Use more FMA in reciprocal iteration for precision
Description
Use more FMA in reciprocal iteration for precision
Typical Newton iteration for reciprocal is mul(x, fma(-a, x, 2)), which can also be written as fma(x, fma(-a, x, 1), x). Here two level of fma operations improves overall precision.
Reference issue
Additional information
Tested using https://gitlab.com/-/snippets/4903338, comparing the ratio of results 'nearer to' canonical 1/x result.

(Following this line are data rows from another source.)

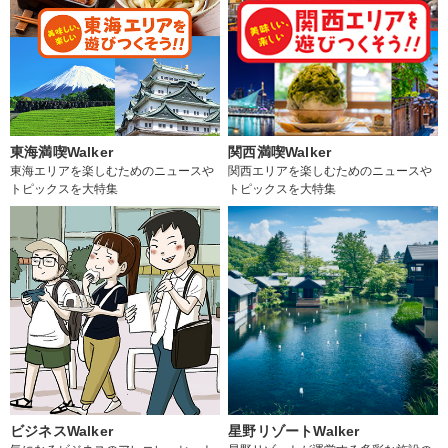
東海満喫Walker
関西満喫Walker
東海エリアを楽しむためのニュースや
関西エリアを楽しむためのニュースや
トピックスを大特集
トピックスを大特集
ビジネスWalker
星野リゾートWalker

1 iteration (1000000000 random normal numbers and 10000000 denormal numbers):
(this means in the results of current method, 5.04% in normal numbers have better precision, while 20.73% with this change have better precision, and the rest, 74.23% are equal under both methods)
| Current Method | With This Change | |
|---|---|---|
| Normal Numbers | 5.04% | 20.73% |
| Denormal Numbers | 0% | 0% |
2 iterations:
| Current Method | With This Change | |
|---|---|---|
| Normal Numbers | 0% | 21.32% |
| Denormal Numbers | 0% | 0% |
1 iteration (using AVX512 rcp14 instruction):
| Current Method | With This Change | |
|---|---|---|
| Normal Numbers | 0.15% | 21.42% |
| Denormal Numbers | 0.11% | 16.16% |
2 iterations (using AVX512 rcp14 instruction):
| Current Method | With This Change | |
|---|---|---|
| Normal Numbers | 2e-07% | 17.24% |
| Denormal Numbers | 0% | 12.96% |
Edited by Chaofan Qiu